▸ Requirement
Set every record down again, exactly and completely.

Start of Data in this exercise

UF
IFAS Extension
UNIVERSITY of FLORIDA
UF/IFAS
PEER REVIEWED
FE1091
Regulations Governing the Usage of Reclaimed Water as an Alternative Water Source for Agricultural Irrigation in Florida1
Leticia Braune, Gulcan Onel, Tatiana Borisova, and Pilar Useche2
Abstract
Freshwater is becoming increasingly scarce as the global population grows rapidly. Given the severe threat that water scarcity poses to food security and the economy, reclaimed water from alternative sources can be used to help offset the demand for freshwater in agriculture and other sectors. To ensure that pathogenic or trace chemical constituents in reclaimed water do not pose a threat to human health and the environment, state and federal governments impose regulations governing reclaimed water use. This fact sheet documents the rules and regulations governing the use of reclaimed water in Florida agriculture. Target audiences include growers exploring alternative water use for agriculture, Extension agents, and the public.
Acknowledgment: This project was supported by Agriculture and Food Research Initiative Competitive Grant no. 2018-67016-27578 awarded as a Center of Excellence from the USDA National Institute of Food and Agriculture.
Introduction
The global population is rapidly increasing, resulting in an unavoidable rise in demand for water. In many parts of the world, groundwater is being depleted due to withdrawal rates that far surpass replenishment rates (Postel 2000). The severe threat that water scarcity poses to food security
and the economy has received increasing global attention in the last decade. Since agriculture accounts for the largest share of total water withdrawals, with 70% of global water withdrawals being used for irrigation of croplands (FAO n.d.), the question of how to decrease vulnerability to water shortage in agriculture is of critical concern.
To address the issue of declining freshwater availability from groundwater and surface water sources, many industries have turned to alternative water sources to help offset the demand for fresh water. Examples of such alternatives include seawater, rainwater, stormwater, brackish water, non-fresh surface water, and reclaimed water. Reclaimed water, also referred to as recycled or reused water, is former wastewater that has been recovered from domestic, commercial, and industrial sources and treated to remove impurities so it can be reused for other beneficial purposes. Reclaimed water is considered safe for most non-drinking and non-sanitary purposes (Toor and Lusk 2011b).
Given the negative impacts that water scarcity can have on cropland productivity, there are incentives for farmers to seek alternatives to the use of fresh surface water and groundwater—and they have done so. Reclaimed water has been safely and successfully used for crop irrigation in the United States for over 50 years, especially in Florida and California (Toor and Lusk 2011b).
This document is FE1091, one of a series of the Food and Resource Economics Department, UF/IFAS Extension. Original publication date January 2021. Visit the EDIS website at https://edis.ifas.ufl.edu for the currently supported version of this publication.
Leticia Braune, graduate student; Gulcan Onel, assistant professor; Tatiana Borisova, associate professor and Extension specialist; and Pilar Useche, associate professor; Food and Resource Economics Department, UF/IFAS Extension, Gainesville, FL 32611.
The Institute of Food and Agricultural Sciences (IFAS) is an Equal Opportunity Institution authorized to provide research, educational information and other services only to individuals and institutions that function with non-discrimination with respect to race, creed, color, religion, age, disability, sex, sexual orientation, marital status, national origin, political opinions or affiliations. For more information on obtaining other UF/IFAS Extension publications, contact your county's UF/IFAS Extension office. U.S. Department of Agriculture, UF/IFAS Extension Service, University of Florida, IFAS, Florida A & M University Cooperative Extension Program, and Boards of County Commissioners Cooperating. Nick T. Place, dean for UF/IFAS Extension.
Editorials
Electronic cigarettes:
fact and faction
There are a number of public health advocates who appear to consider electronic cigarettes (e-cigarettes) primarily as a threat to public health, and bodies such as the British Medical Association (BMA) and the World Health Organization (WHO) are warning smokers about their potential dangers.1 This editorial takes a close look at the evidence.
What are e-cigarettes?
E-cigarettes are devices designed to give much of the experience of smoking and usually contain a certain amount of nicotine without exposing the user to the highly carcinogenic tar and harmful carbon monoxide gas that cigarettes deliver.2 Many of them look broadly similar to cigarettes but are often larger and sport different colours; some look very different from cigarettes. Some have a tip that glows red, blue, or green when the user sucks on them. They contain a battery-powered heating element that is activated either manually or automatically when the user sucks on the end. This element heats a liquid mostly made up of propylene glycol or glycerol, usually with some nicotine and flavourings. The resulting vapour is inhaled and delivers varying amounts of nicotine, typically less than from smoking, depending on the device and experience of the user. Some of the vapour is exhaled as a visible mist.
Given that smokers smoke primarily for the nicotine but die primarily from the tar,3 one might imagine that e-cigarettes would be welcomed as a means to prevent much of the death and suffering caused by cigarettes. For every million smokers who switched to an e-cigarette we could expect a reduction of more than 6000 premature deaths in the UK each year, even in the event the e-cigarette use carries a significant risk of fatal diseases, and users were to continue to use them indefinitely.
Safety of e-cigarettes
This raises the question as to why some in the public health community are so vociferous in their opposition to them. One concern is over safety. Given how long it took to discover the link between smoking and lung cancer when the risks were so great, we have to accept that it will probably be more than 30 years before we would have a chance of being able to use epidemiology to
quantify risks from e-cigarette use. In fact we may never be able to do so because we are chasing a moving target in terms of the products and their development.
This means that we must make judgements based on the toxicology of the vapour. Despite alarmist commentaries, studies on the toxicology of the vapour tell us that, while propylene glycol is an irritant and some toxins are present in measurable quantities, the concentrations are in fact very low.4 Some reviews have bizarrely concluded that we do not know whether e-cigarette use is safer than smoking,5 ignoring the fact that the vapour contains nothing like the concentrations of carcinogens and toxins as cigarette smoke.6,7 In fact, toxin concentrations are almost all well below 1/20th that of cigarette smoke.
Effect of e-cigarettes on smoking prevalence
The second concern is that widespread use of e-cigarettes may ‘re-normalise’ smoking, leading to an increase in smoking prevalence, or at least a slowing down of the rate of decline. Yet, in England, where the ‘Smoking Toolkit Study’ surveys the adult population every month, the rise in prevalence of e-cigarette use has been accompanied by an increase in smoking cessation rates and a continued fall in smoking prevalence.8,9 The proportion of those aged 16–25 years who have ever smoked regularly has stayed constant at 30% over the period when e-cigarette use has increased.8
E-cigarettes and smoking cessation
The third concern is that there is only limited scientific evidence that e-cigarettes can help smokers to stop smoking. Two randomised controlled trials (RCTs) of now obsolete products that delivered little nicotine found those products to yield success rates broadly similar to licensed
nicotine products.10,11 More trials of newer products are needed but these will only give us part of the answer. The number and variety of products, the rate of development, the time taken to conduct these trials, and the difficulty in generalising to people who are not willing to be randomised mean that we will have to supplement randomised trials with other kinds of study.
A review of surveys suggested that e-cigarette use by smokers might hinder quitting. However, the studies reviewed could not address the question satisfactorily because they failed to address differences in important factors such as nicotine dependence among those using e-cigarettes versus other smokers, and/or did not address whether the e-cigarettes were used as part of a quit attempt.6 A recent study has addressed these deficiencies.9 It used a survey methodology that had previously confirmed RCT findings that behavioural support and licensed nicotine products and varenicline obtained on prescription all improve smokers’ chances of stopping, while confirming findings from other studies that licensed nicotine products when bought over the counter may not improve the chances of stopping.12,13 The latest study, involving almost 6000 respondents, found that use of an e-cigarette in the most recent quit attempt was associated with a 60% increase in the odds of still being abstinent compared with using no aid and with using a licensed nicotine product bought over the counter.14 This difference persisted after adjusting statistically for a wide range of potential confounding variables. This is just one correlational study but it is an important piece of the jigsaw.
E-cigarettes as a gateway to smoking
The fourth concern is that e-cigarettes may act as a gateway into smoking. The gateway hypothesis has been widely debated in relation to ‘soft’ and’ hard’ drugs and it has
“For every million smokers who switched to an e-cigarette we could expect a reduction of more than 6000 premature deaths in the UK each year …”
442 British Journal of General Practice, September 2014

End of Data in this exercise

▸ Exercise output
UF
IFAS Extension
UNIVERSITY of FLORIDA
UF/IFAS
PEER REVIEWED
FE1091
Regulations Governing the Usage of Reclaimed Water as an Alternative Water Source for Agricultural Irrigation in Florida1
Leticia Braune, Gulcan Onel, Tatiana Borisova, and Pilar Useche2
Abstract
Freshwater is becoming increasingly scarce as the global population grows rapidly. Given the severe threat that water scarcity poses to food security and the economy, reclaimed water from alternative sources can be used to help offset the demand for freshwater in agriculture and other sectors. To ensure that pathogenic or trace chemical constituents in reclaimed water do not pose a threat to human health and the environment, state and federal governments impose regulations governing reclaimed water use. This fact sheet documents the rules and regulations governing the use of reclaimed water in Florida agriculture. Target audiences include growers exploring alternative water use for agriculture, Extension agents, and the public.
Acknowledgment: This project was supported by Agriculture and Food Research Initiative Competitive Grant no. 2018-67016-27578 awarded as a Center of Excellence from the USDA National Institute of Food and Agriculture.
Introduction
The global population is rapidly increasing, resulting in an unavoidable rise in demand for water. In many parts of the world, groundwater is being depleted due to withdrawal rates that far surpass replenishment rates (Postel 2000). The severe threat that water scarcity poses to food security
and the economy has received increasing global attention in the last decade. Since agriculture accounts for the largest share of total water withdrawals, with 70% of global water withdrawals being used for irrigation of croplands (FAO n.d.), the question of how to decrease vulnerability to water shortage in agriculture is of critical concern.
To address the issue of declining freshwater availability from groundwater and surface water sources, many industries have turned to alternative water sources to help offset the demand for fresh water. Examples of such alternatives include seawater, rainwater, stormwater, brackish water, non-fresh surface water, and reclaimed water. Reclaimed water, also referred to as recycled or reused water, is former wastewater that has been recovered from domestic, commercial, and industrial sources and treated to remove impurities so it can be reused for other beneficial purposes. Reclaimed water is considered safe for most non-drinking and non-sanitary purposes (Toor and Lusk 2011b).
Given the negative impacts that water scarcity can have on cropland productivity, there are incentives for farmers to seek alternatives to the use of fresh surface water and groundwater—and they have done so. Reclaimed water has been safely and successfully used for crop irrigation in the United States for over 50 years, especially in Florida and California (Toor and Lusk 2011b).
This document is FE1091, one of a series of the Food and Resource Economics Department, UF/IFAS Extension. Original publication date January 2021. Visit the EDIS website at https://edis.ifas.ufl.edu for the currently supported version of this publication.
Leticia Braune, graduate student; Gulcan Onel, assistant professor; Tatiana Borisova, associate professor and Extension specialist; and Pilar Useche, associate professor; Food and Resource Economics Department, UF/IFAS Extension, Gainesville, FL 32611.
The Institute of Food and Agricultural Sciences (IFAS) is an Equal Opportunity Institution authorized to provide research, educational information and other services only to individuals and institutions that function with non-discrimination with respect to race, creed, color, religion, age, disability, sex, sexual orientation, marital status, national origin, political opinions or affiliations. For more information on obtaining other UF/IFAS Extension publications, contact your county's UF/IFAS Extension office. U.S. Department of Agriculture, UF/IFAS Extension Service, University of Florida, IFAS, Florida A & M University Cooperative Extension Program, and Boards of County Commissioners Cooperating. Nick T. Place, dean for UF/IFAS Extension.
Editorials
Electronic cigarettes:
fact and faction
There are a number of public health advocates who appear to consider electronic cigarettes (e-cigarettes) primarily as a threat to public health, and bodies such as the British Medical Association (BMA) and the World Health Organization (WHO) are warning smokers about their potential dangers.1 This editorial takes a close look at the evidence.
What are e-cigarettes?
E-cigarettes are devices designed to give much of the experience of smoking and usually contain a certain amount of nicotine without exposing the user to the highly carcinogenic tar and harmful carbon monoxide gas that cigarettes deliver.2 Many of them look broadly similar to cigarettes but are often larger and sport different colours; some look very different from cigarettes. Some have a tip that glows red, blue, or green when the user sucks on them. They contain a battery-powered heating element that is activated either manually or automatically when the user sucks on the end. This element heats a liquid mostly made up of propylene glycol or glycerol, usually with some nicotine and flavourings. The resulting vapour is inhaled and delivers varying amounts of nicotine, typically less than from smoking, depending on the device and experience of the user. Some of the vapour is exhaled as a visible mist.
Given that smokers smoke primarily for the nicotine but die primarily from the tar,3 one might imagine that e-cigarettes would be welcomed as a means to prevent much of the death and suffering caused by cigarettes. For every million smokers who switched to an e-cigarette we could expect a reduction of more than 6000 premature deaths in the UK each year, even in the event the e-cigarette use carries a significant risk of fatal diseases, and users were to continue to use them indefinitely.
Safety of e-cigarettes
This raises the question as to why some in the public health community are so vociferous in their opposition to them. One concern is over safety. Given how long it took to discover the link between smoking and lung cancer when the risks were so great, we have to accept that it will probably be more than 30 years before we would have a chance of being able to use epidemiology to
quantify risks from e-cigarette use. In fact we may never be able to do so because we are chasing a moving target in terms of the products and their development.
This means that we must make judgements based on the toxicology of the vapour. Despite alarmist commentaries, studies on the toxicology of the vapour tell us that, while propylene glycol is an irritant and some toxins are present in measurable quantities, the concentrations are in fact very low.4 Some reviews have bizarrely concluded that we do not know whether e-cigarette use is safer than smoking,5 ignoring the fact that the vapour contains nothing like the concentrations of carcinogens and toxins as cigarette smoke.6,7 In fact, toxin concentrations are almost all well below 1/20th that of cigarette smoke.
Effect of e-cigarettes on smoking prevalence
The second concern is that widespread use of e-cigarettes may ‘re-normalise’ smoking, leading to an increase in smoking prevalence, or at least a slowing down of the rate of decline. Yet, in England, where the ‘Smoking Toolkit Study’ surveys the adult population every month, the rise in prevalence of e-cigarette use has been accompanied by an increase in smoking cessation rates and a continued fall in smoking prevalence.8,9 The proportion of those aged 16–25 years who have ever smoked regularly has stayed constant at 30% over the period when e-cigarette use has increased.8
E-cigarettes and smoking cessation
The third concern is that there is only limited scientific evidence that e-cigarettes can help smokers to stop smoking. Two randomised controlled trials (RCTs) of now obsolete products that delivered little nicotine found those products to yield success rates broadly similar to licensed
nicotine products.10,11 More trials of newer products are needed but these will only give us part of the answer. The number and variety of products, the rate of development, the time taken to conduct these trials, and the difficulty in generalising to people who are not willing to be randomised mean that we will have to supplement randomised trials with other kinds of study.
A review of surveys suggested that e-cigarette use by smokers might hinder quitting. However, the studies reviewed could not address the question satisfactorily because they failed to address differences in important factors such as nicotine dependence among those using e-cigarettes versus other smokers, and/or did not address whether the e-cigarettes were used as part of a quit attempt.6 A recent study has addressed these deficiencies.9 It used a survey methodology that had previously confirmed RCT findings that behavioural support and licensed nicotine products and varenicline obtained on prescription all improve smokers’ chances of stopping, while confirming findings from other studies that licensed nicotine products when bought over the counter may not improve the chances of stopping.12,13 The latest study, involving almost 6000 respondents, found that use of an e-cigarette in the most recent quit attempt was associated with a 60% increase in the odds of still being abstinent compared with using no aid and with using a licensed nicotine product bought over the counter.14 This difference persisted after adjusting statistically for a wide range of potential confounding variables. This is just one correlational study but it is an important piece of the jigsaw.
E-cigarettes as a gateway to smoking
The fourth concern is that e-cigarettes may act as a gateway into smoking. The gateway hypothesis has been widely debated in relation to ‘soft’ and’ hard’ drugs and it has
“For every million smokers who switched to an e-cigarette we could expect a reduction of more than 6000 premature deaths in the UK each year …”
442 British Journal of General Practice, September 2014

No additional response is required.